Final Review Flashcards
Describe the data structures needed at the servers’ and at the clients’ side to support the operation of the Sprite system.
Client datastructure
- Version number (compare with server version on
open
=> know if file has been updated / written to) - Cached blocks (client side cache)
- Timer for each dirty block (Need to be pushed every 30 seconds if dirty and not modified)
- Can get the dirty blocks (sequential sharing: server fetch dirty bytes from client when another client opens)
- Cache enabled [yes/no] (for concurrent sharing/writes, including one writer an simultaneous reader)
Server data structure
- Version number (incremented each time opened for writing, )
- Writers (where to fetch dirty bytes from on sequential sharing - writer might have
closed()
file, but not written back yet) - Readers
- track concurrent access - e.g one writer and concurrent reader - still need to disable cache, not only for two writers)
- Server only notifies current readers to disable the file cache (not all clients) when a new writer to file occurs => subsequent readers need to
open
and therefore contact server first anyways and then get told to diable cache
- Cache enabled [yes/no]
Name the main design points of the SPRITE distributed filesystem.
-
reduce writes by only write back blocks every 30 seconds that have NOT been modified for 30 seconds (do not use write-through (every write against server) or session-based (every close() writes to server - reduce 30% write requests)
Observation:- If a block is being worked on, it is likely that it will continue to be worked on in the near future.
- The 30 second threshold is related to the point that 20%-30% of data is deleted within 30 seconds.
- Mechanism to allow sequential write-sharing: Server needs to fetch from client the dirty bytes (not populated back yet) in case another client
opens
file => client needs to keep track of dirty bytes
Mechanism to allow concurrent sharing / write: Disable cache. NOT performant (no focus on concurrent writes!)
Gotcha from the paper: Sprite guarantees most recent data returned on read
regardless of when and where it was last written (for both sequential and concurrent sharing/writing).
For distributed state management systems (think distributed shared memory) what are the basic mechanisms needed to maintain consistence – e.g., do you know why is it useful to use ‘home nodes’
There is no central server like for some Distributed Filesystems that controls access to the shared state and enforces consistency (like in project 4).
In theory, to maintain perfect consistency, each remote node could just always access (read/write) the shared data (e.g on page granularity) on the remote node. This has poor performance. Hence the use of caches!
The use of caches
requires consistency mechanisms!
There are two ways of providing caches on multiple nodes
- migration of shared data (only works for SRSW)
- replication of data to nodes (works also for MRMW, only useful option)
Basic coherence mechanisms to maintain consistency accross these replicated caches
- Push vs Pull (regularely pull) based.
- Push is similar to
write-update
mechanism for SMP systems: problem too much overhead.
Idea: Each node is responsible for its shared state / page frames that originate on its physical memory. This is the home node
. Each page frame is identified by a touple {home node ID, page frame number}
. The home node
stays the same.
Gotcha: Instead of one central server (Project 4, SPRITE Filesystem), each node does the consistency management for the shared state/ frames that originate on its physical memory.
Gotcha: each node is a home node
as well as a client that needs to contact the home nodes
of shared data that it caches. Needs to contact other home nodes
because they track this shared state (readers, writers, ..) and provide the consistency operations for these particulare pages. They are all “peers” (vs. Shared Filesystem with one or many servers and dedicated writers.)
Distributed Shared memory (pages): What are the different guarantees that change in the different models we mentioned – strict, sequential, causal, weak.
Prerequisite to be able to judge whether an update sequence is legal!
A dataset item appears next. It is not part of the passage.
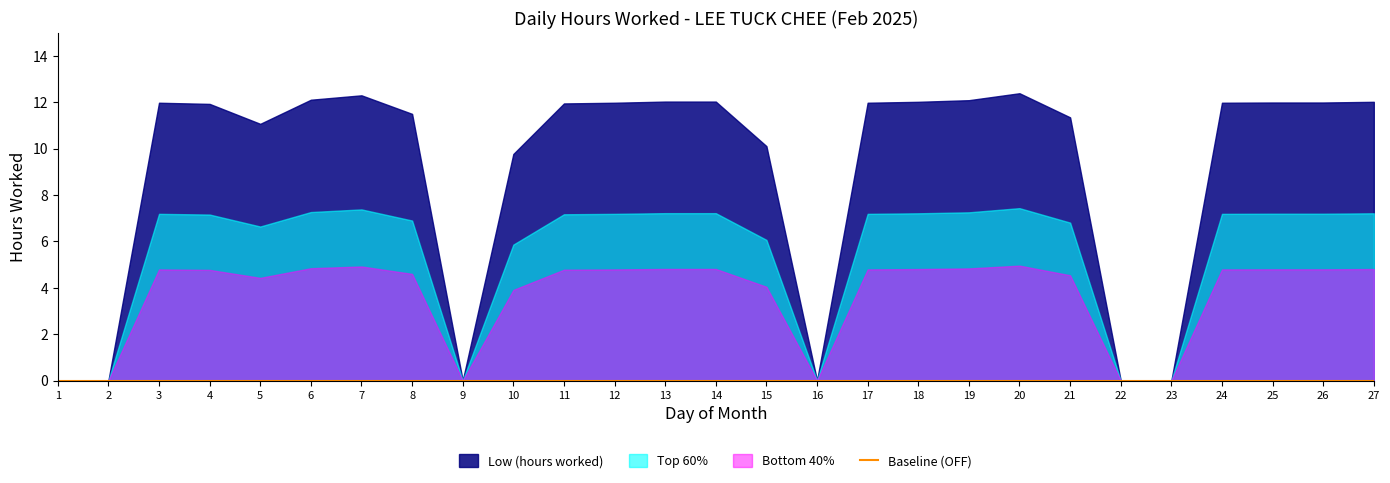

What is the change in value from 4 to 26?

+0.1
Strict consistency = updates visible everywhere immediately. In the correct order!
- impossible to guarantee
Sequential consistency = No strong gurantee of order of writes (memory updates from diff. processor might be arbitrarely interleaved). BUT: all readers read the SAME state (cannot be that state update propagates to part of the nodes - so R1 & R2 read different data at same time T).
- Restrictions: Updates from SAME processor always in order they were issued.
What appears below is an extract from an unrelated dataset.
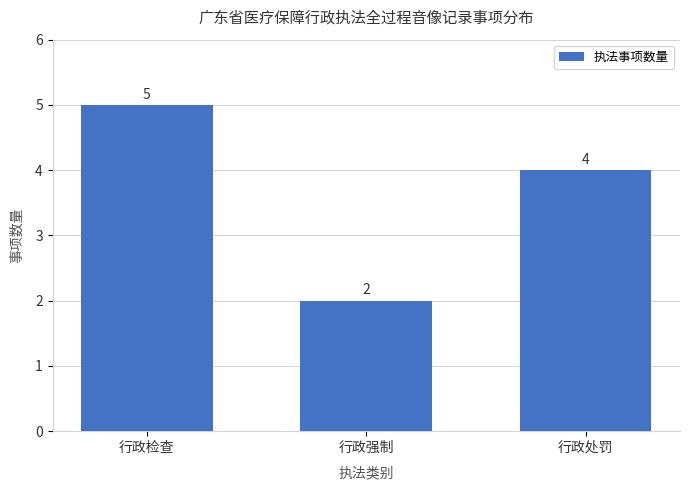

What is the minimum value shown in the chart?

2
Causal consistency: Causally related writes are ordered! Non-causally related writes have no ordering guarantees.
- Same restriction: Updates from SAME processor always in order they were issued.
Weak consistency: No ordering guarantees whatsoever. Need to use manual sync points.
Synchronisation point: Explicit instructions issue by a process to synchronise writes
- Propagate local changes so that there are visible to all other processes (ONLY IF THE OTHER PROCESS ALSO CALLED SYNC)
- Synchronise updates from all other processes
- For a write from P1 to be visible in P2, both P1 and P2 must have called
sync
NOTE: Unlike, strict, sequential, causal, does NOT force strict ordering for writes from same processor!